I am using this part as a resistor divider selector (see below).

The issue I am facing with is, when the supply of this IC is greater than 2.8V, the voltage that appears at Pin A when S = 0 and S = 1, is correct (based on resistor divider calculation).

However, when the supply of this IC drops below 2.8V, the voltage appearing at Pin A is not correct anymore.

Disconnecting either B1 or B2 from the resistor divider network will make the error goes away, and this leads me to think that below supply voltage of 2.8V, the resistance between B1 and B2 becomes

small enough to affect the overall resistance of the resistor in the center of the divider network. Is there any know issue using this part with B1 and B2 connecting to different part of the resistor divider network?

Any more suitable part to perform this function?

Thanks,

Alex.

  • 0
    TI__Expert 3900 points

    Hi Alex,

    You are correct, the On resistance does increase when the supply voltage decreases. You can see this shown in the datasheet spec table for Ron across the signal range.

    When Supply voltage drops below 2.3V you can see the Ron increase up to 140Ω at 1.65V supply.
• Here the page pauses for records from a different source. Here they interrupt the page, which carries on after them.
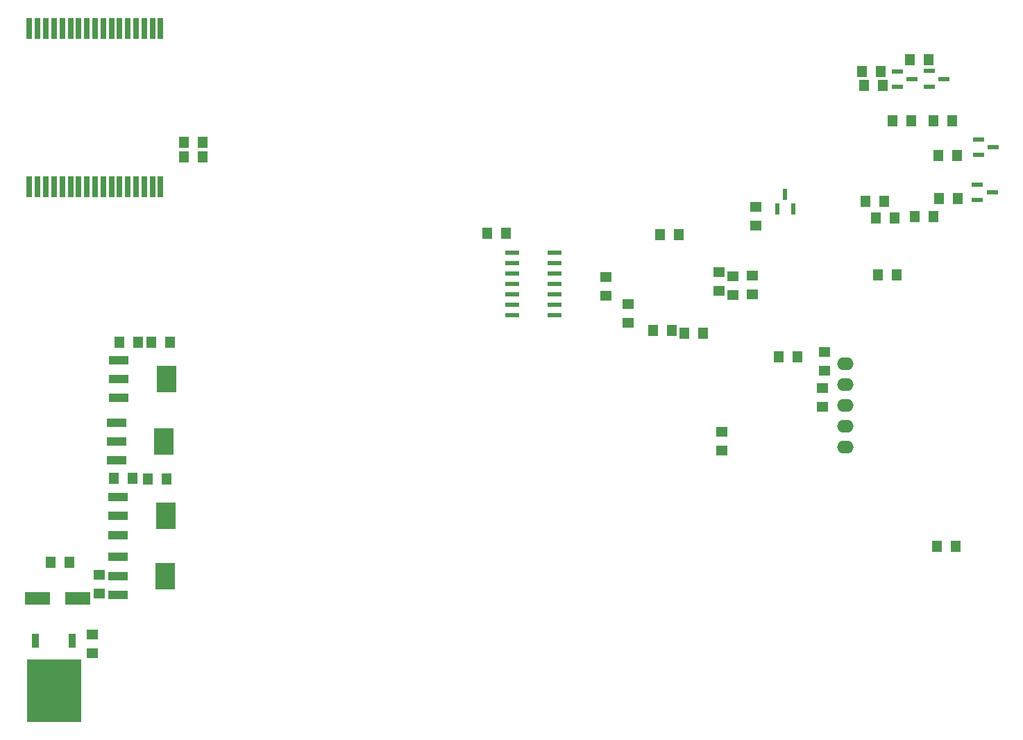
<source format=gbp>
G04*
G04 #@! TF.GenerationSoftware,Altium Limited,Altium Designer,18.1.6 (161)*
G04*
G04 Layer_Color=128*
%FSTAX24Y24*%
%MOIN*%
G70*
G01*
G75*
%ADD26R,0.0550X0.0500*%
%ADD30R,0.0500X0.0550*%
%ADD37R,0.0520X0.0220*%
%ADD114R,0.1240X0.0630*%
%ADD115R,0.0370X0.0670*%
%ADD116R,0.2620X0.3040*%
%ADD117R,0.0945X0.0394*%
%ADD118R,0.0945X0.1299*%
%ADD119R,0.0256X0.1000*%
%ADD120R,0.0670X0.0210*%
%ADD121R,0.0220X0.0520*%
%ADD122O,0.0800X0.0600*%
D26*
X003425Y007868D02*
D03*
Y006969D02*
D03*
X00374Y010709D02*
D03*
Y009809D02*
D03*
X033661Y016698D02*
D03*
Y017598D02*
D03*
X035276Y02748D02*
D03*
Y02838D02*
D03*
X035118Y025079D02*
D03*
Y024179D02*
D03*
X028071Y025034D02*
D03*
Y024134D02*
D03*
X034183Y025054D02*
D03*
Y024154D02*
D03*
X029134Y023735D02*
D03*
Y022835D02*
D03*
X033504Y024356D02*
D03*
Y025256D02*
D03*
X038583Y021417D02*
D03*
Y020517D02*
D03*
X038465Y019685D02*
D03*
Y018785D02*
D03*
D30*
X001423Y011339D02*
D03*
X002323D02*
D03*
X006963Y015315D02*
D03*
X006063D02*
D03*
X00716Y02189D02*
D03*
X00626D02*
D03*
X005624D02*
D03*
X004724D02*
D03*
X005349Y015354D02*
D03*
X004449D02*
D03*
X007795Y031476D02*
D03*
X008695D02*
D03*
X007801Y030787D02*
D03*
X008701D02*
D03*
X023262Y027126D02*
D03*
X022362D02*
D03*
X031591Y027049D02*
D03*
X030691D02*
D03*
X03035Y022441D02*
D03*
X03125D02*
D03*
X03185Y022333D02*
D03*
X03275D02*
D03*
X044882Y012087D02*
D03*
X043982D02*
D03*
X041142Y025118D02*
D03*
X042042D02*
D03*
X036378Y021181D02*
D03*
X037278D02*
D03*
X044994Y02878D02*
D03*
X044094D02*
D03*
X044061Y030866D02*
D03*
X044961D02*
D03*
X041294Y034882D02*
D03*
X040394D02*
D03*
X041378Y034213D02*
D03*
X040478D02*
D03*
X043587Y035453D02*
D03*
X042687D02*
D03*
X041457Y028661D02*
D03*
X040557D02*
D03*
X043819Y027913D02*
D03*
X042919D02*
D03*
X041929Y027874D02*
D03*
X041029D02*
D03*
X044724Y03252D02*
D03*
X043824D02*
D03*
X042756D02*
D03*
X041856D02*
D03*
D37*
X046633Y029094D02*
D03*
X045927Y029469D02*
D03*
Y028719D02*
D03*
X046672Y03126D02*
D03*
X045966Y031635D02*
D03*
Y030885D02*
D03*
X042775Y034528D02*
D03*
X042069Y034903D02*
D03*
Y034153D02*
D03*
X044321Y034537D02*
D03*
X043615Y034912D02*
D03*
Y034162D02*
D03*
D114*
X002697Y009606D02*
D03*
X000768D02*
D03*
D115*
X000689Y007562D02*
D03*
X002461D02*
D03*
D116*
X001575Y005157D02*
D03*
D117*
X004632Y009764D02*
D03*
Y010669D02*
D03*
Y011575D02*
D03*
X004646Y012638D02*
D03*
Y013543D02*
D03*
Y014449D02*
D03*
X004685Y019213D02*
D03*
Y020118D02*
D03*
Y021024D02*
D03*
X004567Y01622D02*
D03*
Y017126D02*
D03*
Y018032D02*
D03*
D118*
X006916Y010669D02*
D03*
X006929Y013543D02*
D03*
X006969Y020118D02*
D03*
X00685Y017126D02*
D03*
D119*
X000394Y02937D02*
D03*
X000787D02*
D03*
X001181D02*
D03*
X001575D02*
D03*
X001969D02*
D03*
X002362D02*
D03*
X002756D02*
D03*
X00315D02*
D03*
X003543D02*
D03*
X003937D02*
D03*
X004331D02*
D03*
X004724D02*
D03*
X005118D02*
D03*
X005512D02*
D03*
X005906D02*
D03*
X006299D02*
D03*
X006693D02*
D03*
Y036969D02*
D03*
X006299D02*
D03*
X005906D02*
D03*
X005512D02*
D03*
X005118D02*
D03*
X004724D02*
D03*
X004331D02*
D03*
X003937D02*
D03*
X003543D02*
D03*
X00315D02*
D03*
X002756D02*
D03*
X002362D02*
D03*
X001969D02*
D03*
X001575D02*
D03*
X001181D02*
D03*
X000787D02*
D03*
X000394D02*
D03*
D120*
X025622Y026185D02*
D03*
Y025685D02*
D03*
Y025185D02*
D03*
Y024685D02*
D03*
Y024185D02*
D03*
Y023685D02*
D03*
Y023185D02*
D03*
X023572D02*
D03*
Y023685D02*
D03*
Y024185D02*
D03*
Y024685D02*
D03*
Y025185D02*
D03*
Y025685D02*
D03*
Y026185D02*
D03*
D121*
X036693Y028995D02*
D03*
X036318Y028289D02*
D03*
X037068D02*
D03*
D122*
X039567Y016858D02*
D03*
Y017858D02*
D03*
Y018858D02*
D03*
Y019858D02*
D03*
Y020858D02*
D03*
M02*

</source>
    How much this impacts your signal depends on the sizing of your resistors as well. Why is your supply voltage fluctuating so much?

  • 0 in reply to Dakotah
    Prodigy 135 points

    Hi Dakotah,

    Thanks for your reply.

    I am not referring to the ON (channel) resistance, and the voltage I mentioned is 2.8V, which is greater than 2.3V.

    I am interested in the resistance between B1 and B2, not B1 (or B2) to A.
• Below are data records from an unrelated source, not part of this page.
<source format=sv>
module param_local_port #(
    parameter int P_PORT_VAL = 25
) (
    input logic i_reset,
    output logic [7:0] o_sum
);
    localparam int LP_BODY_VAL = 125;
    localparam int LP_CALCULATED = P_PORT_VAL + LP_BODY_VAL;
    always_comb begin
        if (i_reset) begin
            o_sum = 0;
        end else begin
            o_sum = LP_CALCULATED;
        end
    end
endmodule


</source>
    The channel resistance will not affect my voltage divider reading because I am connecting Pin A to a high impedance load.

    Thanks,

    Alex.

  • 0 in reply to Alex Looi
    TI__Expert 3900 points

    HI Alex,

    Thanks for the additional details about the high impedance load. 
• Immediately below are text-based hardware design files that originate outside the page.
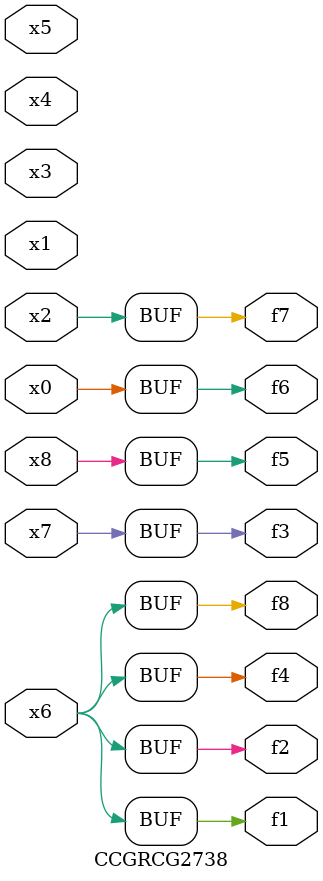
<source format=v>
module CCGRCG2738(
	input x0, x1, x2, x3, x4, x5, x6, x7, x8,
	output f1, f2, f3, f4, f5, f6, f7, f8
);
	assign f1 = x6;
	assign f2 = x6;
	assign f3 = x7;
	assign f4 = x6;
	assign f5 = x8;
	assign f6 = x0;
	assign f7 = x2;
	assign f8 = x6;
endmodule

</source>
    There is no known issues with the input channels have an impact resistance as mentioned. 

    Can you please provide scope shots with the input and output signals to better allow us to understand the exact error you are facing?

  • 0 in reply to Dakotah
    Prodigy 135 points

    Hi Dakotah,

    Thanks for your reply again.

    I have no scope data at the moment. I will try to capture some waveform.

    Some additional info that might help.

    All 3 resistors are 100K. Which means voltage at B2 is 1.67V, and voltage at B1 is 3.33V..

    The input S is tied to ground.

    I tested the circuit at 3.3V supply to the IC, the voltage at Pin A is correct at 1.67V..

    However, when I test the circuit at 2.8V supply, the voltage at Pin A is 1.8V.

    ( I did not check the voltage at B2. I will check it when I got the chance, but I believe it should also be at 1.8V).

    This leads me to think that there is a resistance between B1 and B2 that, when put in parallel with the middle resistor, cause the overall voltage divider resistance to be reduced, and therefore increasing the voltage at B2 (and also Pin A).

  • 0 in reply to Alex Looi
    Guru 283620 points

    The recommended operating conditions do not allow the voltage at B1 to exceed VCC. (A current will flow from the pin through the ESD protection diode into VCC.)

  • 0 in reply to Clemens Ladisch
    Prodigy 135 points

    My apology. I was trying to simplify my explanation. The resistors value are in such a way that the voltage appear at B1 and B2 will not be more than 2.0V.

    I was trying to say that the voltage appearing at A is not what the resistor divider value is set to. Thanks.

  • 0 in reply to Alex Looi
    TI__Expert 3900 points

    Hi Alex,

    Can you please provide the schematic drawing again with the actual resistor values included? As well as scope shots with the all the inputs and outputs being probed.